Now, pride has taken the focus off of God and placed it on the pastor, and subsequently the members who want to “walk in the pastors anointing”. Sinners couldn’t be saved coming to our old storefront church (or any other assembly in the city). No, God has designated us and this new multi-million dollar facility as His exclusive “drop off station for lost souls”. Oh, and please take your children to “children’s church” or sit them quietly in the back of the church because we don’t want them to “disturb the spirit of pride the service”. 

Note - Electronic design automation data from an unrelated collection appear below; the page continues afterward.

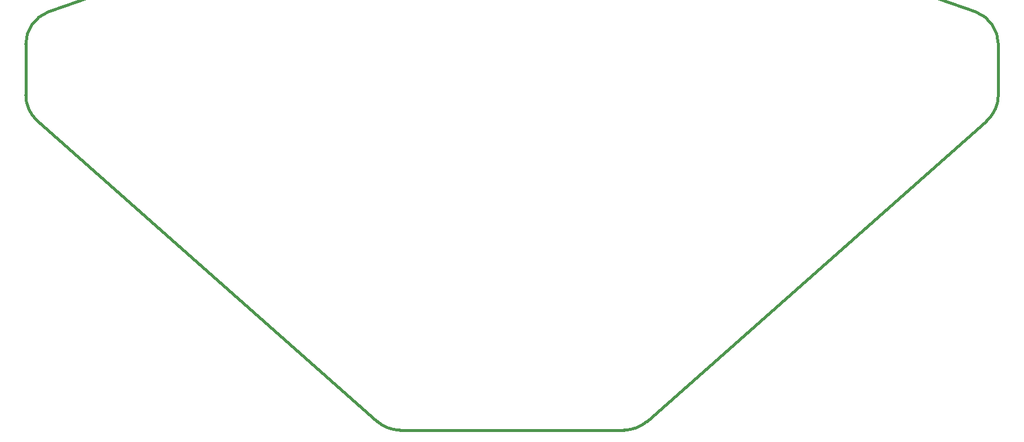
<source format=gbr>
G04 #@! TF.GenerationSoftware,KiCad,Pcbnew,5.1.4*
G04 #@! TF.CreationDate,2019-10-29T14:14:04-03:00*
G04 #@! TF.ProjectId,mswi,6d737769-2e6b-4696-9361-645f70636258,rev?*
G04 #@! TF.SameCoordinates,Original*
G04 #@! TF.FileFunction,Profile,NP*
%FSLAX46Y46*%
G04 Gerber Fmt 4.6, Leading zero omitted, Abs format (unit mm)*
G04 Created by KiCad (PCBNEW 5.1.4) date 2019-10-29 14:14:04*
%MOMM*%
%LPD*%
G04 APERTURE LIST*
%ADD10C,0.400000*%
G04 APERTURE END LIST*
D10*
X75355981Y-67650509D02*
G75*
G02X78606828Y-62966444I5000000J0D01*
G01*
X78606828Y-62966444D02*
G75*
G02X212105134Y-62966444I66749153J-178747869D01*
G01*
X212105134Y-62966444D02*
G75*
G02X215355981Y-67650509I-1749153J-4684065D01*
G01*
X215355981Y-74942563D02*
X215355981Y-67650509D01*
X215355980Y-74942563D02*
G75*
G02X213669653Y-78686835I-4999999J0D01*
G01*
X164774886Y-121958586D02*
X213669653Y-78686835D01*
X164774886Y-121958586D02*
G75*
G02X161461214Y-123214313I-3313672J3744273D01*
G01*
X129250748Y-123214313D02*
X161461214Y-123214313D01*
X129250748Y-123214313D02*
G75*
G02X125937076Y-121958586I0J5000000D01*
G01*
X77042309Y-78686835D02*
X125937076Y-121958586D01*
X77042309Y-78686836D02*
G75*
G02X75355981Y-74942563I3313672J3744273D01*
G01*
X75355981Y-67650509D02*
X75355981Y-74942563D01*
M02*

</source>
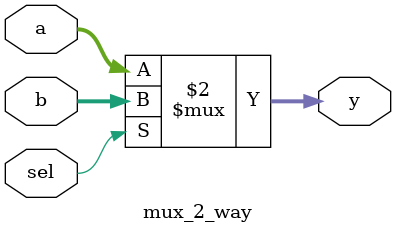
<source format=v>
`timescale 1ns / 1ps


module mux_2_way(
    input [7:0] a,b,
    input sel,
    output[7:0] y
    );

    assign y = (sel == 1)? b:a;
endmodule

</source>
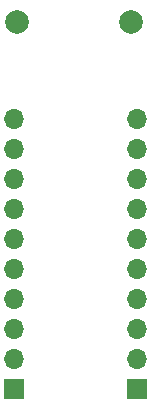
<source format=gbs>
%TF.GenerationSoftware,KiCad,Pcbnew,8.0.1*%
%TF.CreationDate,2024-05-08T00:25:35+01:00*%
%TF.ProjectId,hexpansion-breadboard-adapter,68657870-616e-4736-996f-6e2d62726561,rev?*%
%TF.SameCoordinates,Original*%
%TF.FileFunction,Soldermask,Bot*%
%TF.FilePolarity,Negative*%
%FSLAX46Y46*%
G04 Gerber Fmt 4.6, Leading zero omitted, Abs format (unit mm)*
G04 Created by KiCad (PCBNEW 8.0.1) date 2024-05-08 00:25:35*
%MOMM*%
%LPD*%
G01*
G04 APERTURE LIST*
%ADD10C,2.000000*%
%ADD11R,1.700000X1.700000*%
%ADD12O,1.700000X1.700000*%
G04 APERTURE END LIST*
D10*
%TO.C,J1*%
X76370950Y-57150000D03*
X85970950Y-57150000D03*
%TD*%
D11*
%TO.C,J3*%
X76072997Y-88264999D03*
D12*
X76072997Y-85724999D03*
X76072997Y-83184999D03*
X76072997Y-80644999D03*
X76072997Y-78104999D03*
X76072997Y-75564999D03*
X76072997Y-73024999D03*
X76072997Y-70484999D03*
X76072997Y-67944999D03*
X76072997Y-65404999D03*
%TD*%
D11*
%TO.C,J2*%
X86514997Y-88265001D03*
D12*
X86514997Y-85725001D03*
X86514997Y-83185001D03*
X86514997Y-80645001D03*
X86514997Y-78105001D03*
X86514997Y-75565001D03*
X86514997Y-73025001D03*
X86514997Y-70485001D03*
X86514997Y-67945001D03*
X86514997Y-65405001D03*
%TD*%
M02*

</source>
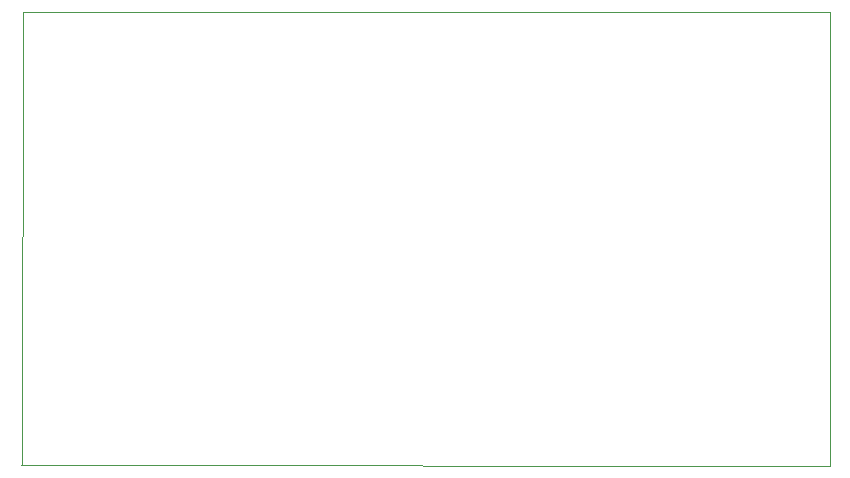
<source format=gbr>
%TF.GenerationSoftware,KiCad,Pcbnew,9.0.4*%
%TF.CreationDate,2025-09-12T11:43:07+02:00*%
%TF.ProjectId,inverter comms,696e7665-7274-4657-9220-636f6d6d732e,rev?*%
%TF.SameCoordinates,Original*%
%TF.FileFunction,Profile,NP*%
%FSLAX46Y46*%
G04 Gerber Fmt 4.6, Leading zero omitted, Abs format (unit mm)*
G04 Created by KiCad (PCBNEW 9.0.4) date 2025-09-12 11:43:07*
%MOMM*%
%LPD*%
G01*
G04 APERTURE LIST*
%TA.AperFunction,Profile*%
%ADD10C,0.050000*%
%TD*%
G04 APERTURE END LIST*
D10*
X102500000Y-65700000D02*
X170800000Y-65700000D01*
X170800000Y-104200000D02*
X102300000Y-104100000D01*
X102397872Y-104100000D02*
X102500000Y-65700000D01*
X170800000Y-65700000D02*
X170800000Y-104200000D01*
M02*

</source>
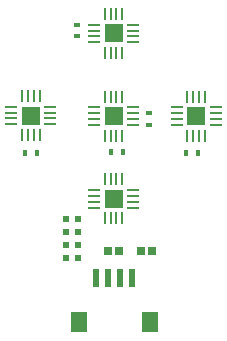
<source format=gtp>
G04 Layer_Color=7318015*
%FSLAX25Y25*%
%MOIN*%
G70*
G01*
G75*
G04:AMPARAMS|DCode=10|XSize=7.09mil|YSize=39.37mil|CornerRadius=0.89mil|HoleSize=0mil|Usage=FLASHONLY|Rotation=90.000|XOffset=0mil|YOffset=0mil|HoleType=Round|Shape=RoundedRectangle|*
%AMROUNDEDRECTD10*
21,1,0.00709,0.03760,0,0,90.0*
21,1,0.00532,0.03937,0,0,90.0*
1,1,0.00177,0.01880,0.00266*
1,1,0.00177,0.01880,-0.00266*
1,1,0.00177,-0.01880,-0.00266*
1,1,0.00177,-0.01880,0.00266*
%
%ADD10ROUNDEDRECTD10*%
G04:AMPARAMS|DCode=11|XSize=7.09mil|YSize=39.37mil|CornerRadius=0.89mil|HoleSize=0mil|Usage=FLASHONLY|Rotation=180.000|XOffset=0mil|YOffset=0mil|HoleType=Round|Shape=RoundedRectangle|*
%AMROUNDEDRECTD11*
21,1,0.00709,0.03760,0,0,180.0*
21,1,0.00532,0.03937,0,0,180.0*
1,1,0.00177,-0.00266,0.01880*
1,1,0.00177,0.00266,0.01880*
1,1,0.00177,0.00266,-0.01880*
1,1,0.00177,-0.00266,-0.01880*
%
%ADD11ROUNDEDRECTD11*%
%ADD12R,0.06299X0.06299*%
%ADD13R,0.06299X0.06299*%
%ADD14R,0.02200X0.02200*%
%ADD15R,0.02756X0.02559*%
%ADD16R,0.01969X0.01575*%
%ADD17R,0.01575X0.01969*%
%ADD18R,0.05512X0.07087*%
%ADD19R,0.02362X0.06102*%
D10*
X249410Y290748D02*
D03*
Y288779D02*
D03*
Y286811D02*
D03*
Y284842D02*
D03*
X262402Y290748D02*
D03*
Y288779D02*
D03*
Y286811D02*
D03*
Y284842D02*
D03*
X289961Y318307D02*
D03*
Y316339D02*
D03*
Y314370D02*
D03*
Y312402D02*
D03*
X276969Y318307D02*
D03*
Y316339D02*
D03*
Y314370D02*
D03*
Y312402D02*
D03*
X249410Y339961D02*
D03*
Y341929D02*
D03*
Y343898D02*
D03*
Y345866D02*
D03*
X262402Y339961D02*
D03*
Y341929D02*
D03*
Y343898D02*
D03*
Y345866D02*
D03*
Y318307D02*
D03*
Y316339D02*
D03*
Y314370D02*
D03*
Y312402D02*
D03*
X249410Y318307D02*
D03*
Y316339D02*
D03*
Y314370D02*
D03*
Y312402D02*
D03*
X234842Y312602D02*
D03*
Y314570D02*
D03*
Y316539D02*
D03*
Y318507D02*
D03*
X221850Y312602D02*
D03*
Y314570D02*
D03*
Y316539D02*
D03*
Y318507D02*
D03*
D11*
X252953Y294291D02*
D03*
X254921D02*
D03*
X256890D02*
D03*
X258858D02*
D03*
X252953Y281299D02*
D03*
X254921D02*
D03*
X256890D02*
D03*
X258858D02*
D03*
X286417Y321850D02*
D03*
X284449D02*
D03*
X282480D02*
D03*
X280512D02*
D03*
X286417Y308858D02*
D03*
X284449D02*
D03*
X282480D02*
D03*
X280512D02*
D03*
X252953Y336417D02*
D03*
X254921D02*
D03*
X256890D02*
D03*
X258858D02*
D03*
X252953Y349410D02*
D03*
X254921D02*
D03*
X256890D02*
D03*
X258858D02*
D03*
Y321850D02*
D03*
X256890D02*
D03*
X254921D02*
D03*
X252953D02*
D03*
X258858Y308858D02*
D03*
X256890D02*
D03*
X254921D02*
D03*
X252953D02*
D03*
X231299Y309058D02*
D03*
X229331D02*
D03*
X227362D02*
D03*
X225394D02*
D03*
X231299Y322050D02*
D03*
X229331D02*
D03*
X227362D02*
D03*
X225394D02*
D03*
D12*
X255906Y287795D02*
D03*
X228346Y315554D02*
D03*
D13*
X283465Y315354D02*
D03*
X255906Y342913D02*
D03*
Y315354D02*
D03*
D14*
X239898Y268110D02*
D03*
X243898D02*
D03*
X239898Y272441D02*
D03*
X243898D02*
D03*
X239898Y276772D02*
D03*
X243898D02*
D03*
X239898Y281102D02*
D03*
X243898D02*
D03*
D15*
X257776Y270472D02*
D03*
X254035D02*
D03*
X265059D02*
D03*
X268799D02*
D03*
D16*
X267717Y312404D02*
D03*
Y316341D02*
D03*
X243701Y345870D02*
D03*
Y341933D02*
D03*
D17*
X284154Y302953D02*
D03*
X280217D02*
D03*
X226378Y302956D02*
D03*
X230315D02*
D03*
X259055Y303350D02*
D03*
X255118D02*
D03*
D18*
X267913Y246654D02*
D03*
X244291D02*
D03*
D19*
X262008Y261417D02*
D03*
X258071D02*
D03*
X254134D02*
D03*
X250197D02*
D03*
M02*

</source>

As born again believers, we must do our best to combat this spirit of pride – especially since we’d be condemned to hell if it weren’t for the saving grace of Jesus Christ’s sacrifice on the cross. That assurance does separate us from the non-believer, but we don’t have the right to ensconce ourselves in religious towers, and pretend as though God is only operating through us. Elijah was an awesome prophet of God, but he wasn’t God’s only prophet. When Elijah had destroyed the prophets of Baal on Mount Carmel (a moment of well deserved pride), and fled fearing Jezebel’s retribution, he cried out to the Lord for help because he thought that he was the only prophet left (read 1 Kings 18 and 1 Kings 19 for context).  

Elijah had just killed over 450 false prophets, and called down rain on a land that was deeply immersed in famine, yet he found himself running from an evil woman and hiding for fear of being found out. In anger, he summoned God:

And a voice said, “What are you doing here, Elijah?” 14 He replied again, “I have zealously served the Lord God Almighty. But the people of Israel have broken their covenant with you, torn down your altars, and killed every one of your prophets. I am the only one left, and now they are trying to kill me, too.”

Essentially, Elijah’s pride (at least the little that he had left) caused him to questions God’s allegiance to him and his work on God’s behalf. But God quickly corrected him by pointing out: 

Yet I will preserve 7,000 others in Israel who have never bowed down to Baal or kissed him! (1 Kings 19:18 NLT) 

In other words, God let Elijah know that His justice didn’t begin and end at the hands of Elijah. We’re guilty of operating in that same spirit of pride when we think that God is beholden to us because of the work that we do in His name. We were saved by grace (Ephesians 2:8 NLT), and grace alone.  

God wants us to operate in a spirit of humility with one another (1 Peter 5:5 NLT), so don’t let that prideful spirit taint your relationship with God or your fellow man.